What the exercise asks:
Can you find the lines of the listing that include "înfruntă" and copy every one?

▬▬▬▬▬▬▬▬▬▬

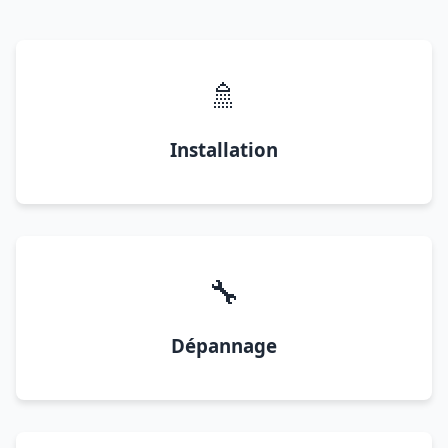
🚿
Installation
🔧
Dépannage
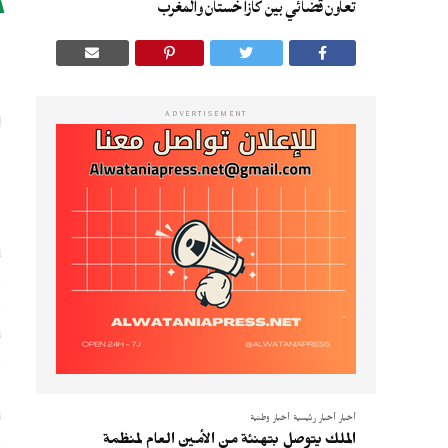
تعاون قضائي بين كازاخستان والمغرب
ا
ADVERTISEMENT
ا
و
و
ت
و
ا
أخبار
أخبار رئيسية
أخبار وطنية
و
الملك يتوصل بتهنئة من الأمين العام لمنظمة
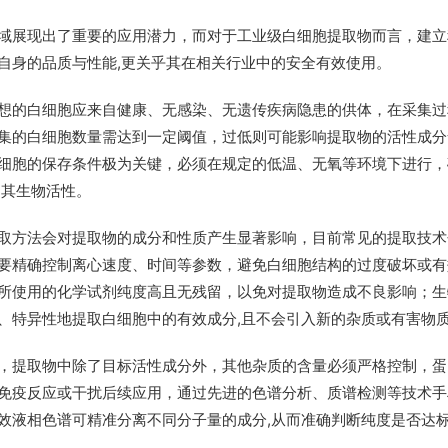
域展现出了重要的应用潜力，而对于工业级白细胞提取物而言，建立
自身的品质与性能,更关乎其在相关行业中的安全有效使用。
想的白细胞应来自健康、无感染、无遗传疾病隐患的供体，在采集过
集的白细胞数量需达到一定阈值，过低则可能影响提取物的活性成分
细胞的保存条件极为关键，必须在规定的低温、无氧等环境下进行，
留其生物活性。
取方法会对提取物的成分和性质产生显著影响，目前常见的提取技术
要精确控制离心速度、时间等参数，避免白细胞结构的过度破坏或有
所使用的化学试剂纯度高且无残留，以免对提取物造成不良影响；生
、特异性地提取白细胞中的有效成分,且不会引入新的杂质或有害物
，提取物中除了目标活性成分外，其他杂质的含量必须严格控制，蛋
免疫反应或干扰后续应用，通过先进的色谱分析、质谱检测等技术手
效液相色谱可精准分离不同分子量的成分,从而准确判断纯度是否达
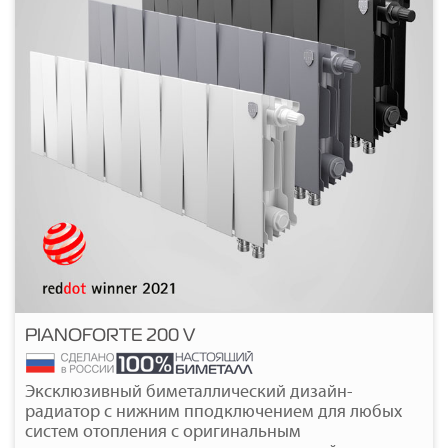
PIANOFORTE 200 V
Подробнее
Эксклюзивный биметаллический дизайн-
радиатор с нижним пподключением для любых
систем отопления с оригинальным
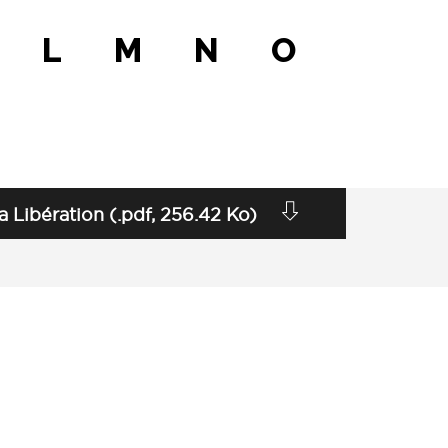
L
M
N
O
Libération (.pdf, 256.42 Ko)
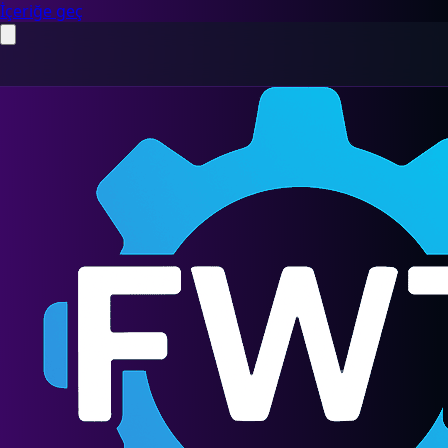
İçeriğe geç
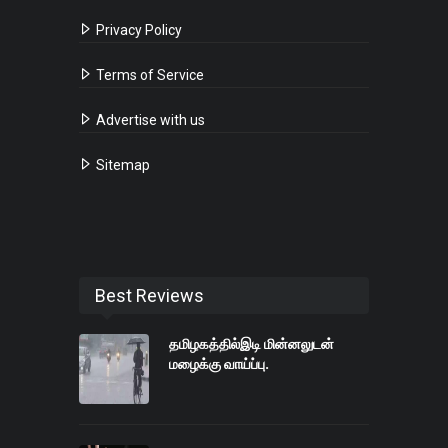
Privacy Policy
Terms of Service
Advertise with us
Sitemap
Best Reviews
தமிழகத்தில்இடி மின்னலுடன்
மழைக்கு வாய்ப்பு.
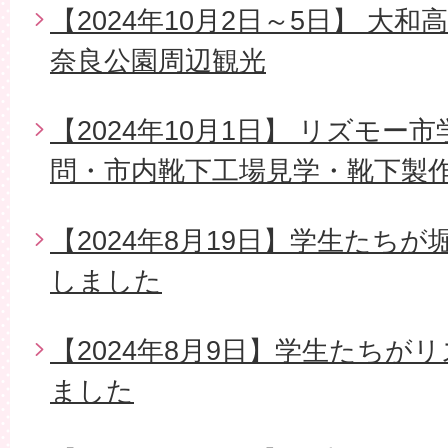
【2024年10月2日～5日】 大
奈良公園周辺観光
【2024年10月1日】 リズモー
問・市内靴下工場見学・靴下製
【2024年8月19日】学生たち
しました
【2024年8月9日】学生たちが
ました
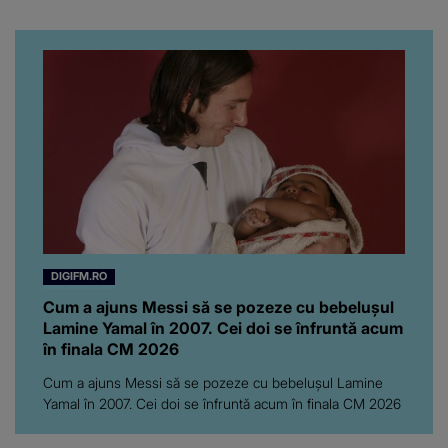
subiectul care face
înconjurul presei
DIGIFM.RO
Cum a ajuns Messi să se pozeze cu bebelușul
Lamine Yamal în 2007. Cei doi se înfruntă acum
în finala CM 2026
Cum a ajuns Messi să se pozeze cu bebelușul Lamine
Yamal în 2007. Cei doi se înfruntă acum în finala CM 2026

▬▬▬▬▬▬▬▬▬▬

Answer box:
Lamine Yamal în 2007. Cei doi se înfruntă acum
Yamal în 2007. Cei doi se înfruntă acum în finala CM 2026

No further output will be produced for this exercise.